The second major class of models in stochastic programming is chance-constrained programs (CCP).  A CCP model is a) similar to general stochastic programs in that the model contains random quantities with known distributions, but b) simpler in that the model has just a single decision stage and a single random outcome stage.

The goal in CCP is to make an optimal decision prior to realization of random data, while controlling the chance that constraints are violated.  Consider an LP with random matrix Ξ and random right-hand-side ω:

Min c x

Ξxi ≥ ωi   i=1...m

If we required all m realizations of Ξ x ≥ ω to be satisfied, then we would get a very conservative/expensive solution x, or no feasible solution at all.  The distinctive feature of CCP is that we require that Ξ x ≥ ω be satisfied with some prespecified probability, 0 < p < 1, as opposed to it being satisfied for all possible realizations of (Ξ,ω).

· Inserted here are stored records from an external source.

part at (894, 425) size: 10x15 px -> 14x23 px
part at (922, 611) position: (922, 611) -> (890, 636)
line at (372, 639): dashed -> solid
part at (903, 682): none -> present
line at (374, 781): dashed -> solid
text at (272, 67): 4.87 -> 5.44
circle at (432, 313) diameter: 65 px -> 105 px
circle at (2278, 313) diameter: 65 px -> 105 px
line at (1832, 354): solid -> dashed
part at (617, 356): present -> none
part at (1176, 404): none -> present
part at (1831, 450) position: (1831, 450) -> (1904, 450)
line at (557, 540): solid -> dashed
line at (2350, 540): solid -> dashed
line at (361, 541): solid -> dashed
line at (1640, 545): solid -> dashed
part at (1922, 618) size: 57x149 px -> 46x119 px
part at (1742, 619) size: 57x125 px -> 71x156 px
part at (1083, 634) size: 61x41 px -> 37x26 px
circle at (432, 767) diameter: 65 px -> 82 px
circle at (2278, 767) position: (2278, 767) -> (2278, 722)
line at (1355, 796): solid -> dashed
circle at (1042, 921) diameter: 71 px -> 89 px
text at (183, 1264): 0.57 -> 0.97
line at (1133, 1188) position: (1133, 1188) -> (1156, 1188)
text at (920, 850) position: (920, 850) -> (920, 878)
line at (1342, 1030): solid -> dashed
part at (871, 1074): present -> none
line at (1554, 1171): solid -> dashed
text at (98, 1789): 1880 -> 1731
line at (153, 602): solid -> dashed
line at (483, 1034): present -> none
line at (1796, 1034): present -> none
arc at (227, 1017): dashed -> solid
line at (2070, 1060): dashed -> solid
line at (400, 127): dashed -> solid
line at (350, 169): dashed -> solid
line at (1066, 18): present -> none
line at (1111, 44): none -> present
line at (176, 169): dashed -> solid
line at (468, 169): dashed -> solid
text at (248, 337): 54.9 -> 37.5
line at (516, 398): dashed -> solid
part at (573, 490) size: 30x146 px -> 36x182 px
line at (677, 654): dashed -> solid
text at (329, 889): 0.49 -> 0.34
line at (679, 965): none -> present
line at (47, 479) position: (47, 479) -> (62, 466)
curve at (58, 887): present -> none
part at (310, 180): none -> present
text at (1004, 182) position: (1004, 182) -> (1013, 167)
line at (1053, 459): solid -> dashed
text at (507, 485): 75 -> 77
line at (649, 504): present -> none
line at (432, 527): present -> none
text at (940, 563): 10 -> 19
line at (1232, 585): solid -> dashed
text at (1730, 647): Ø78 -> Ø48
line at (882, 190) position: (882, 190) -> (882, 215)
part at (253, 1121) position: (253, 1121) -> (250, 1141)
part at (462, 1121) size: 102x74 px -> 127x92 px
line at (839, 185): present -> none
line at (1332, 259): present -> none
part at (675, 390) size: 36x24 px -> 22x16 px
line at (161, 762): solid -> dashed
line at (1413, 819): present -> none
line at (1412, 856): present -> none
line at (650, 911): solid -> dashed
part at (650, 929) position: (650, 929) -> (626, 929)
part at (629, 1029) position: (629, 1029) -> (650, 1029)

An example of a CCP model would be a blending model where the quality level of the raw materials is not known with certainty, but have known probability distributions.  Given this variability in raw material quality, it may not always be practical to satisfy quality requirements in the final blend 100 percent of the time.  Instead, we seek to find a blend of the raw materials that will satisfy quality constraints to a specified precentage, say 90 percent, of the time.  We present this example later in the chapter in section A CCP Fuel Blending Model.